Having climbed the ranks, Kim now directs this energy in leadership. Upon assuming his posts as D.C. solicitor general and as ENRD’s assistant attorney general, “One of the first things I did was sit down with every single person I’d be supervising and ask what I could do to help them be effective in their positions,” he says. To Kim, conveying respect as a leader requires “taking actions consistent with an understanding that they know their job better than I do.”
It’s no wonder that he names staff morale as one of his team’s biggest accomplishments this year. In the Partnership for Public Service’s 2021 Best Places to Work in the Federal Government, an annual list viewed as a benchmark for federal workplace satisfaction, ENRD landed within the top 10 percent. The boost is especially significant given recent political scandals at the division—the preceding head of ENRD, Jeffrey Clark, faced allegations of pursuing claims of election fraud following the 2020 presidential election. While reluctant to compare directly between administrations, Kim was forthright in sharing his team’s efforts to lift morale.
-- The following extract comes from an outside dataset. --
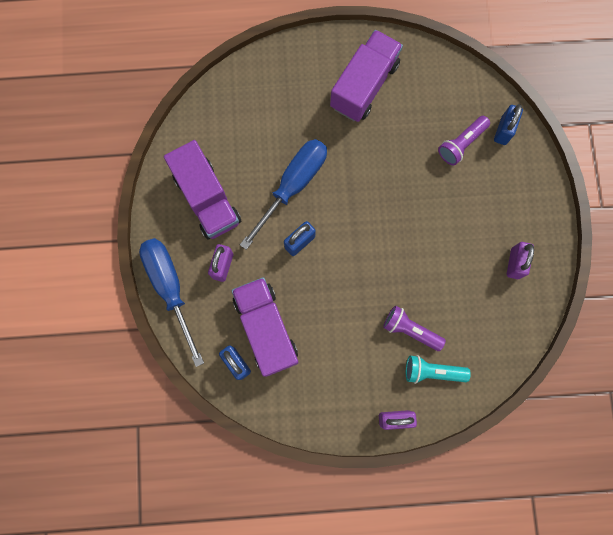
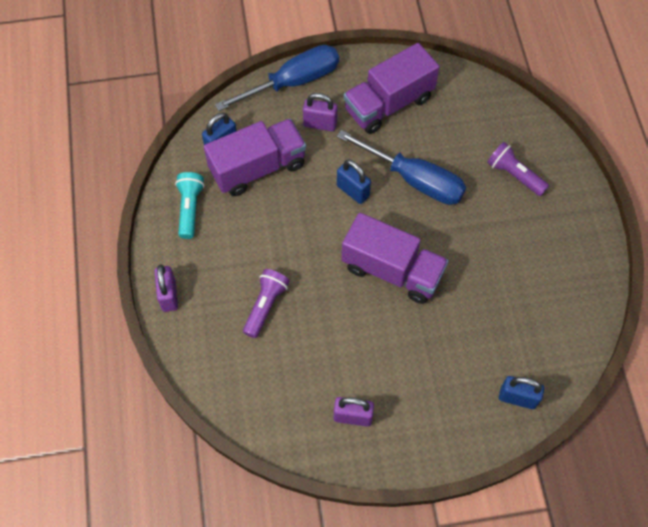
camera: 85 degrees right, 15 degrees down
purple truck [330,30,403,122] -> purple truck moved to [341,213,449,304]
turquoise flashlight [406,355,471,384] -> turquoise flashlight moved to [175,172,205,239]
purple flashlight [438,116,490,165] -> purple flashlight moved to [487,142,549,196]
“My chief of staff, Mike Martinez, and I work hard to try to ensure that morale is high, because for the mission of the division to be accomplished as well as it can be, it’s all about the staff,” Kim says. In addition to an open-door policy for feedback, the team has reinvigorated a speaker series, inviting luminaries within and outside the government to speak to staff on relevant law and policy topics.
Looking toward the next year and beyond, Kim names combating the climate crisis and advancing environmental justice as his biggest priorities, both personally and in alignment with the Biden administration’s objectives. The Office of Environmental Justice and comprehensive EJ enforcement strategy, in particular, will require substantial attention. “I want to make sure those get off the ground and succeed, and become integrated into the department’s DNA,” Kim says.
And true to his leadership philosophy, Kim names supporting a healthy career staff as an equally important goal. “The attorneys and professional staff we have—they’re excellent. I want to keep them, and I want to motivate them to keep on doing a great job.” TEF
PROFILE For federal actions on climate change and environmental justice to succeed, the government needs a robust team of lawyers to back it up. Todd Kim, the Justice Department’s top defender of public health and natural resources, takes the lead.